5 Fakta Kasus Google yang Ubah Total Masa Depan Internet
CNBC Indonesia · 21 Nov 2023 4.1K Views

Jakarta, CNBC Indonesia - Google sedang bermasalah di negara asalnya sendiri Amerika Serikat (AS). Raksasa mesin pencarian itu dituduh melanggar Undang-Undang Antimonopoli dengan taktik yang digunakan untuk mendominasi interenet dan iklan online.

Pemerintah AS dalam waktu dekat akan menyelesaikan tahap pembuktian persidangan dengan Google.

Dalam uji coba yang dimulai pada 12 September dan dijadwalkan berakhir pada pekan ini, Departemen Kehakiman AS berusaha membuktikan bahwa Google adalah perusahaan yang menyalahgunakan kekuatannya untuk memperoleh keuntungan sendiri.

Terdapat 5 poin penting yang perlu diketahui mengenai kasus Google, yang disebut terbesar sepanjang sejarah ini. Berikut dirangkum CNBC Indonesia, Selasa (21/11/2023), dari Reuters.

1. Google bayar triliunan

Saksi dari raksasa telekomunikasi Verizon, produsen HP Samsung, dan Google sendiri, mengaku bahwa perusahaan membayar US$ 26 miliar pada 2021 untuk memastikan mesin pencarinya menjadi layanan default (bawaan) pada HP dan browser.

Hal ini untuk menjaga pangsa pasar Google tetap dominan di industri. Dalam kesaksiannya, CEO Google Sundar Pichai mengaku penting untuk membuat layanannya terpatri secara default di HP, tablet, dan laptop.

"Kami tentu saja melihat nilainya," kata dia.

2. Google dan Microsoft diadu domba

Kevin Murphy, pakar yang bersaksi untuk Google sekaligus dosen di University of Chicago Booth School of Business, berpendapat bahwa Apple dan pihak lain mengadu Google dan Microsoft, yang memiliki mesin pencari Bing, untuk saling bersaing dalam industri ini.

Anggaran besar yang dikeluarkan Google untuk mempertahankan posisi mesin pencarinya memperlihatkan seberapa ketat persaingan antara Google dan Microsoft.

3. Dominasi Google cekik pengiklan

Chief Media Officer untuk UM Woldwide, Joshua Lowcock, merupakan saksi untuk pemerintah AS. Ia menilai dominasi mesin pencari membuat raksasa tersebut turut menguasai pasar iklan digital.

Berkat monopoli tersebut, Google secara semena-mena menaikkan harga iklan online dalam 10 tahun terakhir. Wakil Presiden dan Manajer Periklanan Google, Jerry Dischler, mengakui perusahaan memperoleh lebih dari US$ 100 miliar pada 2020 lalu dari iklan di mesin pencari.

4. Google bantah monopoli

Google menilai pemerintah salah dengan mengatakan mereka melanggar hukum untuk mempertahankan pangsa pasarnya yang sangat besar.
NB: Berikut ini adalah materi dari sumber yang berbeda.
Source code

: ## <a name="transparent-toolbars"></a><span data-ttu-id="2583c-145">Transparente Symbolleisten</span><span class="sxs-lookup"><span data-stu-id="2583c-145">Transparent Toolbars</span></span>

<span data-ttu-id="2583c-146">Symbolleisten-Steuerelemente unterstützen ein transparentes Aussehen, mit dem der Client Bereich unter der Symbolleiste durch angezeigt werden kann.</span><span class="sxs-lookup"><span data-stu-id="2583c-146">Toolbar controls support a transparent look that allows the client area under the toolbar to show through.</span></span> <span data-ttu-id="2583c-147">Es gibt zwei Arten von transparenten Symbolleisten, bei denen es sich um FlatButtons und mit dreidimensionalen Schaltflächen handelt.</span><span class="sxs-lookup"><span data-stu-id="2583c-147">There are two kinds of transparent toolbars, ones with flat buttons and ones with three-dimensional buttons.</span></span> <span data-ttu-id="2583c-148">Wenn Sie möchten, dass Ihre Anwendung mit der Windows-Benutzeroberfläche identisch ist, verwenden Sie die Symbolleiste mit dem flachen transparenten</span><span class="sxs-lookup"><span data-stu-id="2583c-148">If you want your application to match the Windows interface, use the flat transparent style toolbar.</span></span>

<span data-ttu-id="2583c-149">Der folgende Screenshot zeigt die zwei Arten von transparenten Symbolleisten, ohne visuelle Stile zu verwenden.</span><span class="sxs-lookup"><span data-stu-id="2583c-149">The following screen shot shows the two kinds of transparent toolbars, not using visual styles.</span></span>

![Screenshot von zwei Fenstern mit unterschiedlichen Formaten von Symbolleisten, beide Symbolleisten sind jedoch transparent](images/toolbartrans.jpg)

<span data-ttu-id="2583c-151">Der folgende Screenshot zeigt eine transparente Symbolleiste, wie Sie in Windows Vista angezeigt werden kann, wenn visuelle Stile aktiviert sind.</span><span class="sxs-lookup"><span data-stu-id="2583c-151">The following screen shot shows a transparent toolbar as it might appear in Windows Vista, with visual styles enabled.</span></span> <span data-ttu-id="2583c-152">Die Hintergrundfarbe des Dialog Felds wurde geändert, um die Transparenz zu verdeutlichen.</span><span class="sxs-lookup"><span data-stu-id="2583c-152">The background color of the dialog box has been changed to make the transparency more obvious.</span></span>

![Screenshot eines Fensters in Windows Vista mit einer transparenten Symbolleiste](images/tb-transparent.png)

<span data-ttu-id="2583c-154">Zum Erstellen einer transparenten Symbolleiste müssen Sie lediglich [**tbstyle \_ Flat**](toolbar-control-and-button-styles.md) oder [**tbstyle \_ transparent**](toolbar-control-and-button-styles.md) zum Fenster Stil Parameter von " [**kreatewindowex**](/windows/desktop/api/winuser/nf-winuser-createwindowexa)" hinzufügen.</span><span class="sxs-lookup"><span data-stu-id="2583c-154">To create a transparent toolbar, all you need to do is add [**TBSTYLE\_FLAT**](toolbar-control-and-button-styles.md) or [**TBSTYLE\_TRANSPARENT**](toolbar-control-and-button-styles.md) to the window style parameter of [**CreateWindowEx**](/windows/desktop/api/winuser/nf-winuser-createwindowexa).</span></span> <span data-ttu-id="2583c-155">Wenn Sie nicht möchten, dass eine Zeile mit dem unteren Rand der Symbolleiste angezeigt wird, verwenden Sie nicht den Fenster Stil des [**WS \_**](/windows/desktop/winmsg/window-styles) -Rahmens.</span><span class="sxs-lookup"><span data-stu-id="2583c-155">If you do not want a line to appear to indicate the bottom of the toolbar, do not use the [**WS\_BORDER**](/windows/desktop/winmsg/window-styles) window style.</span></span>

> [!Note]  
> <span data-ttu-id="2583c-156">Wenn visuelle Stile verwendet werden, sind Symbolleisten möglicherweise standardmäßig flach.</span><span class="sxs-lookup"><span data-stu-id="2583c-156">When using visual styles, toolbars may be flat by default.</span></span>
Menurut Google, mesin pencarinya diminati warga dunia karena kualitasnya.

Sebab, jika pengguna tak puas dengan mesin pencari default, mereka tetap punya opsi untuk beralih ke mesin pencari lain.

Senior VP of Services Apple, Eddie Cue, memuji mesin pencari Google dan menyebut telah melakukan pertemuan dengan Microsoft dan DuckDuckGo, yang menggunakan pencarian Bing, tetapi menganggapnya tidak memadai.

5. Status default tak penting

Meski perusahaan telah membayar miliaran dolar AS, namun pengacara Google berargumen status mesin pencari default sebenarnya tak menjamin kesetiaan pengguna jika mereka tak puas.

Kepala pengacara Google, John Schmidtlein mengatakan Microsoft pernah menjadi layanan default pada beberapa HP bundle Verizon pada 2008, BlackBerry, dan Nokia pada 2011. Namun, pengguna Bing mayoritas tetap lari ke Google.

Google mengklaim pihaknya tak melakukan monopoli karena selalu berupaya meningkatkan kualitas layanannya dan melindungi privasi pengguna. Jika monopoli, Google tak akan peduli apakah penggunanya puas atau tidak.